(Before-and-after change data)
§
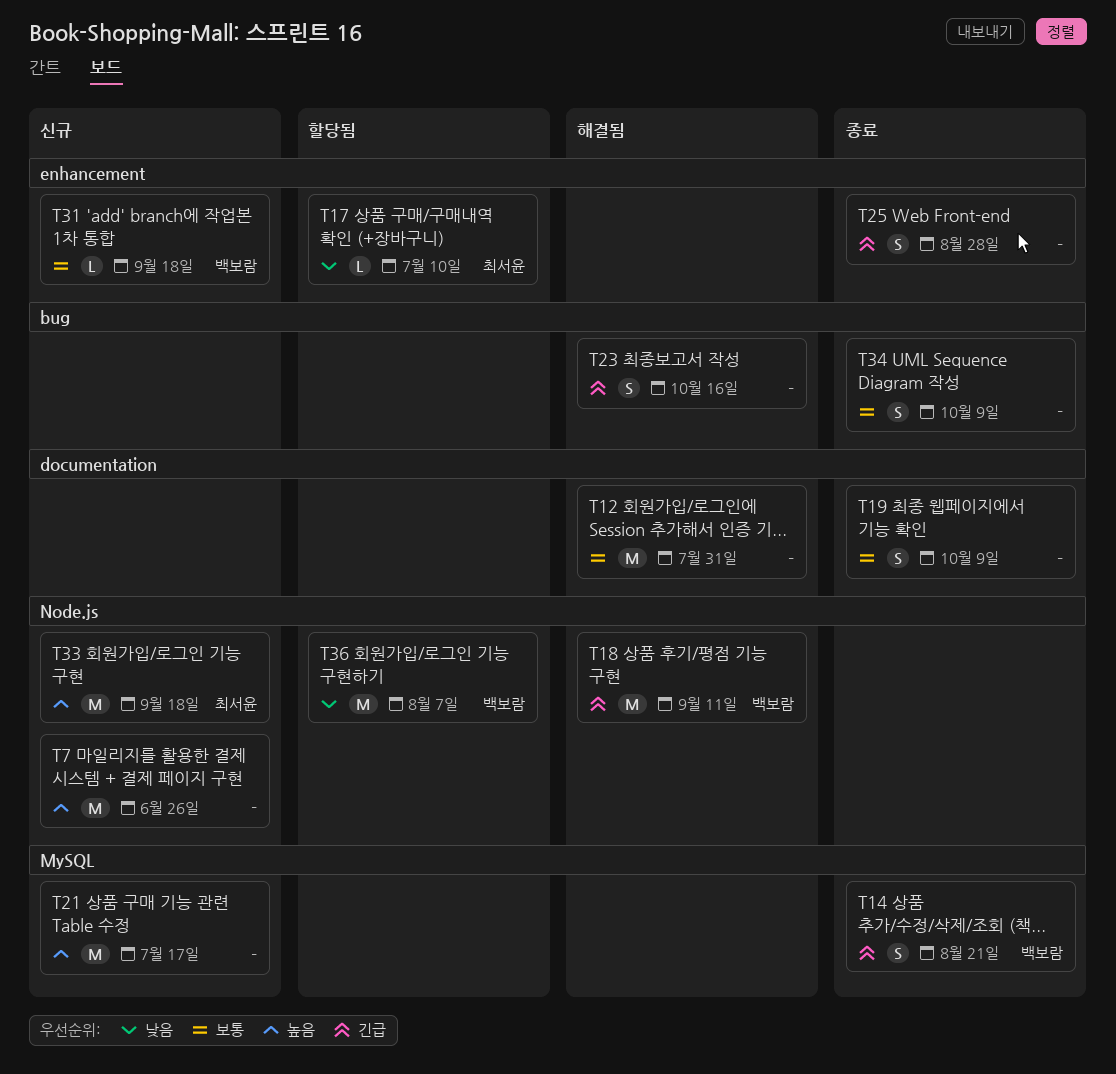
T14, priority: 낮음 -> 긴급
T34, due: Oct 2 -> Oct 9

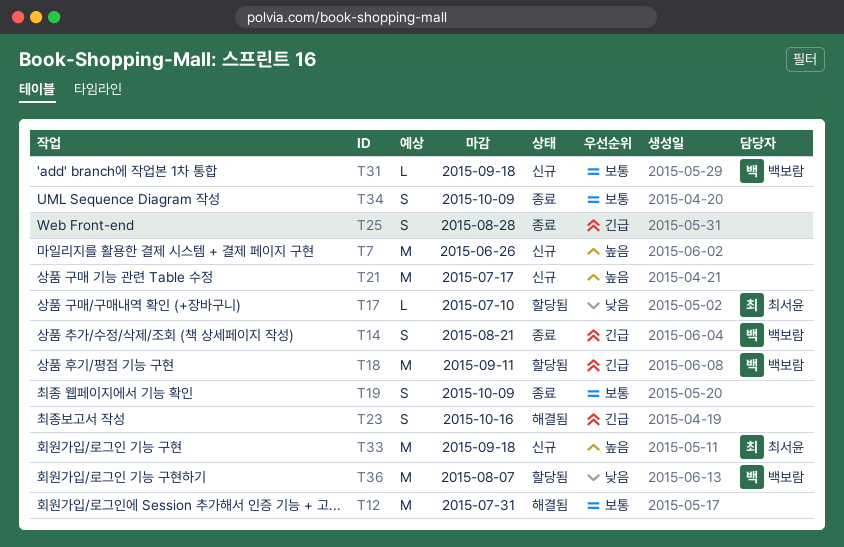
T18, status: 해결됨 -> 할당됨

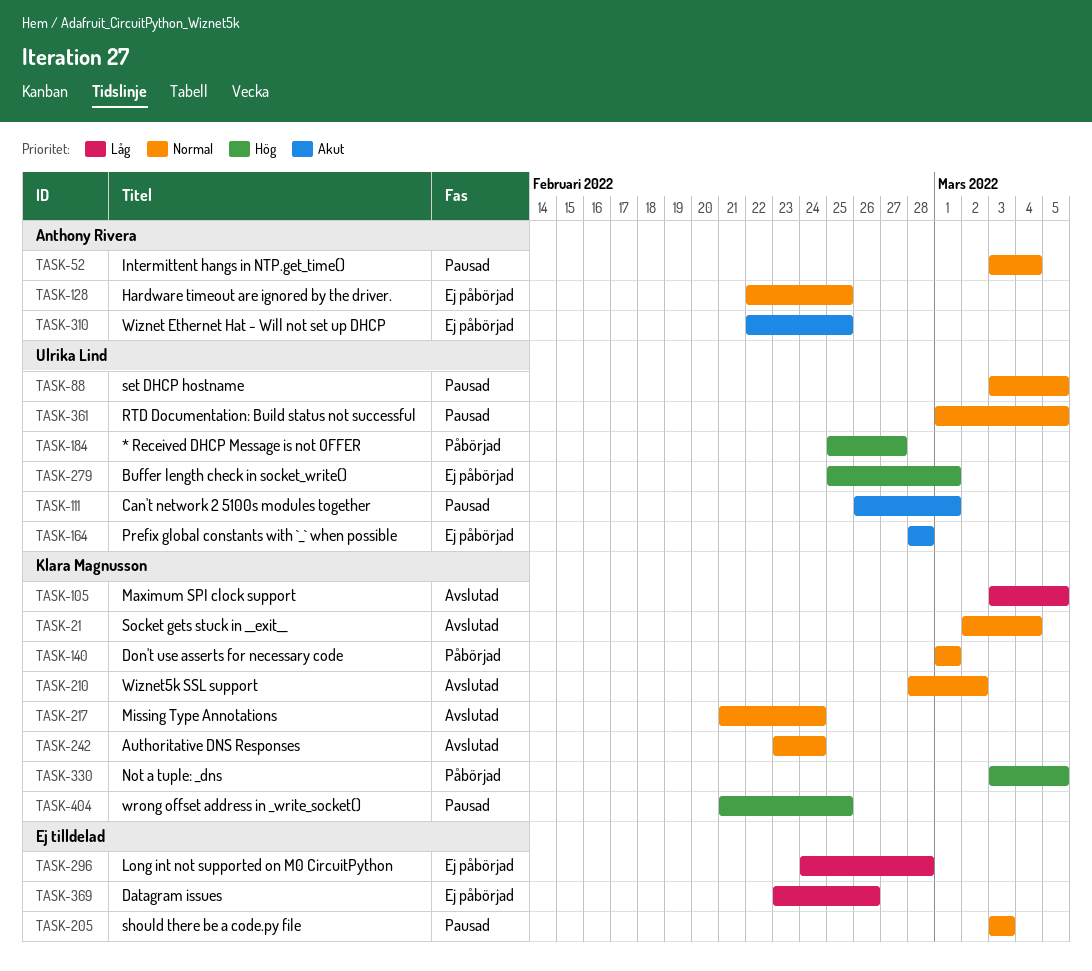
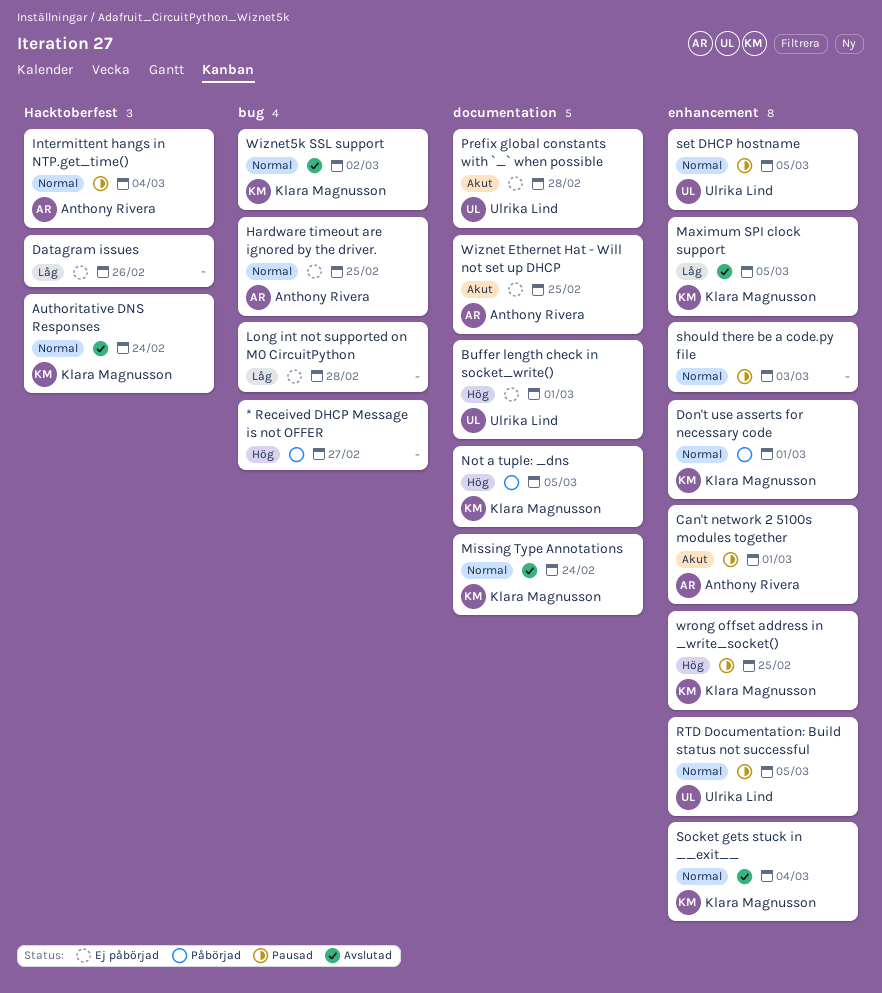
* Received DHCP Message is not OFFER, owner: Ulrika Lind -> none
Can't network 2 5100s modules together, owner: Ulrika Lind -> Anthony Rivera

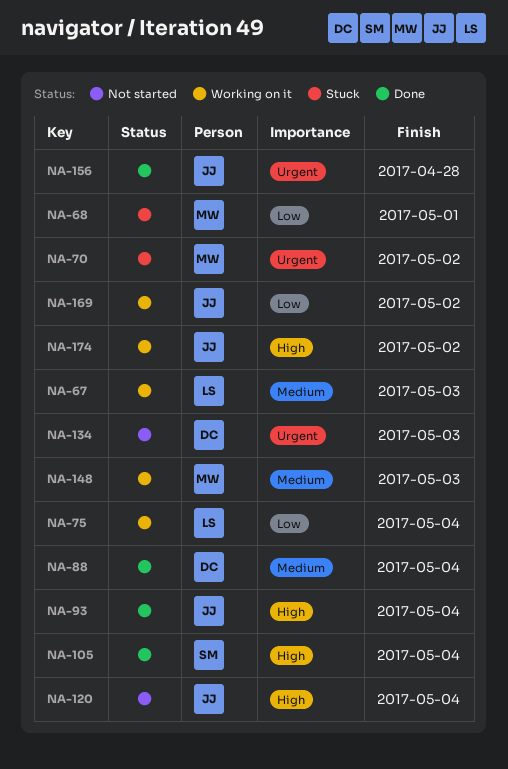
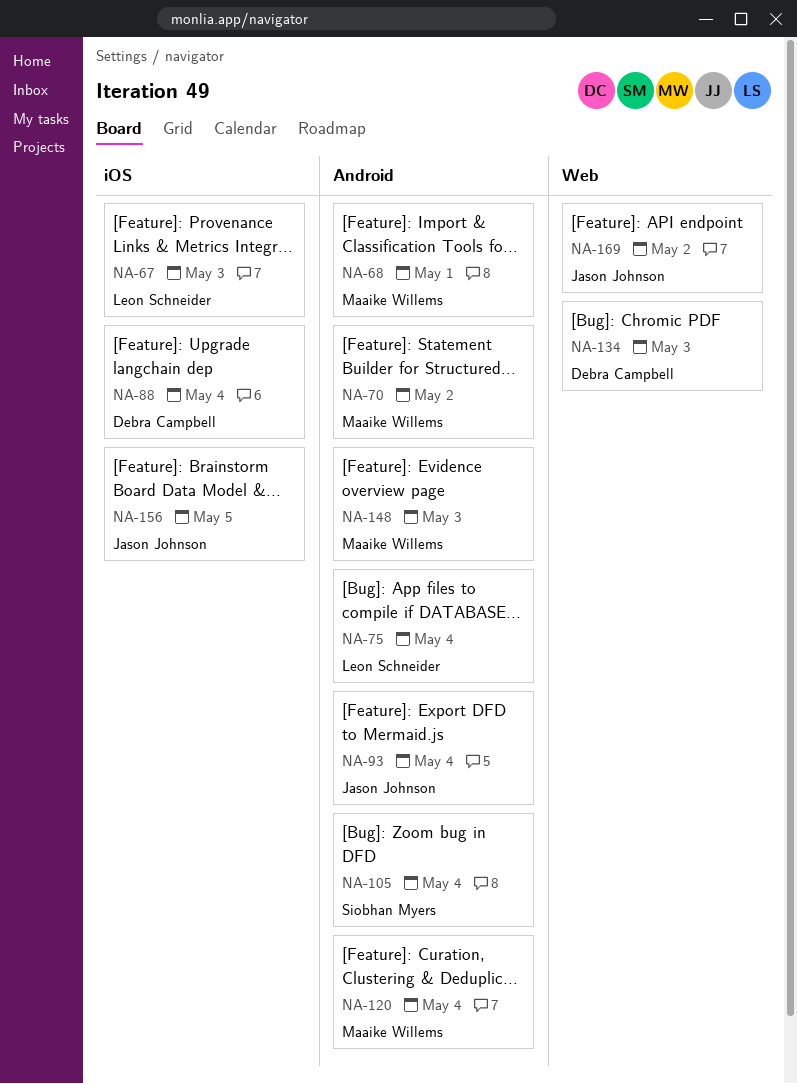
NA-120, owner: Jason Johnson -> Maaike Willems
NA-156, due: Apr 28 -> May 5
NA-174: present -> none

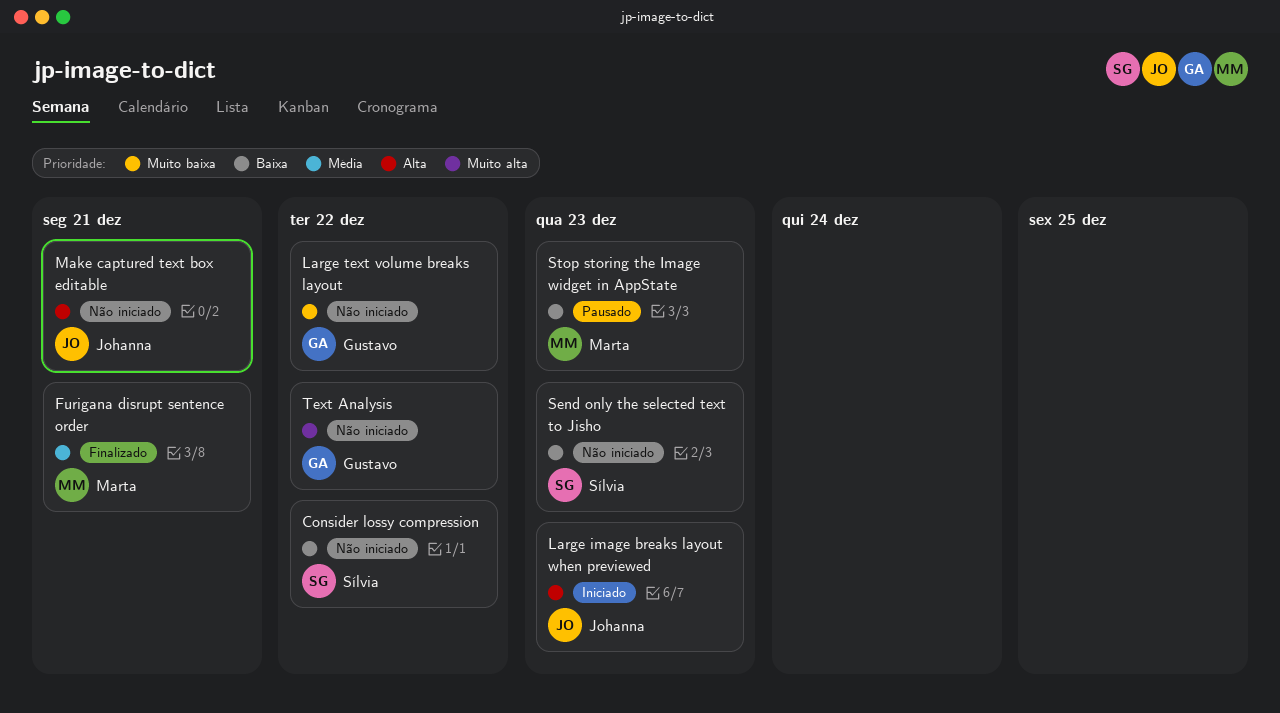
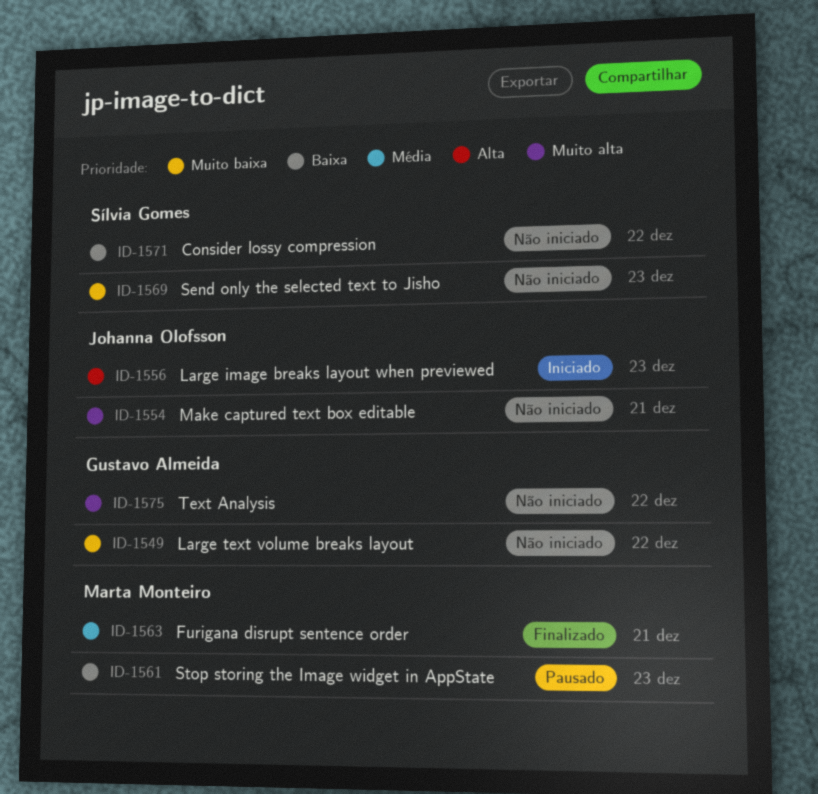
Make captured text box editable, priority: Alta -> Muito alta
Send only the selected text to Jisho, priority: Baixa -> Muito baixa

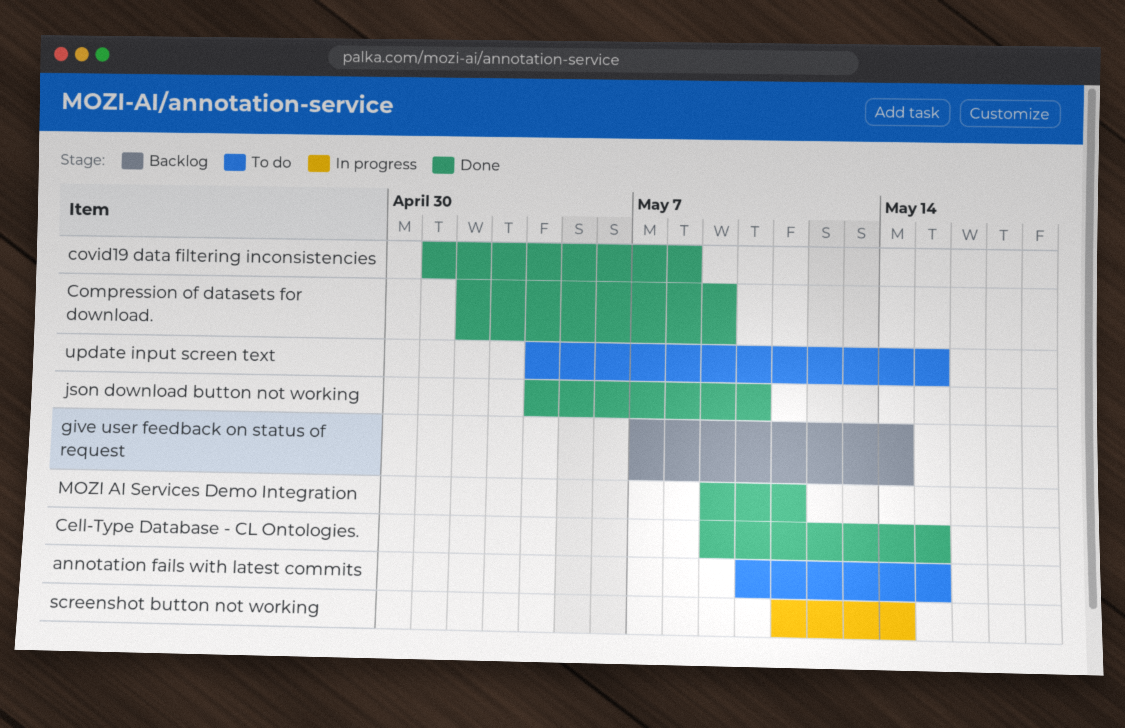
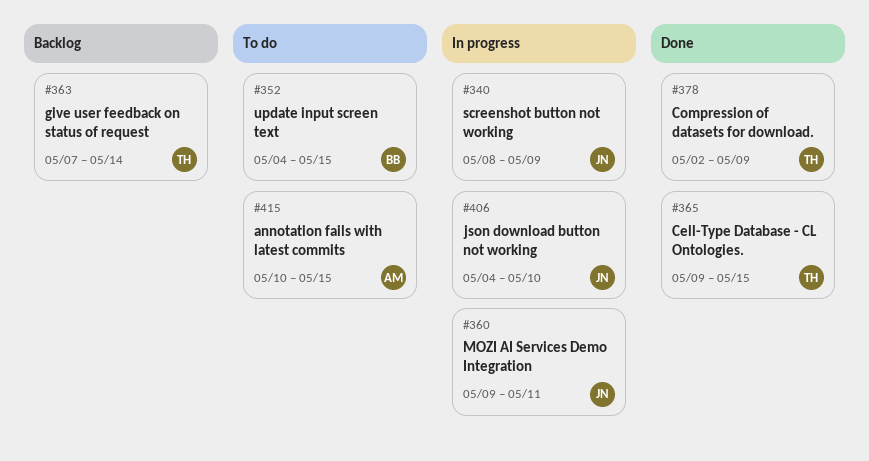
covid19 data filtering inconsistencies: present -> none
json download button not working, status: Done -> In progress
MOZI AI Services Demo Integration, status: Done -> In progress
screenshot button not working, start: May 11 -> May 8
screenshot button not working, due: May 14 -> May 9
§
### Exercise requirements
Going by the data above, the answer is exactly the lines from the one holding "T18, status: 해결됨 -> 할당됨" to the one holding "NA-174: present -> none", both kept, with the pictures left out.

### Response below
T18, status: 해결됨 -> 할당됨

* Received DHCP Message is not OFFER, owner: Ulrika Lind -> none
Can't network 2 5100s modules together, owner: Ulrika Lind -> Anthony Rivera

NA-120, owner: Jason Johnson -> Maaike Willems
NA-156, due: Apr 28 -> May 5
NA-174: present -> none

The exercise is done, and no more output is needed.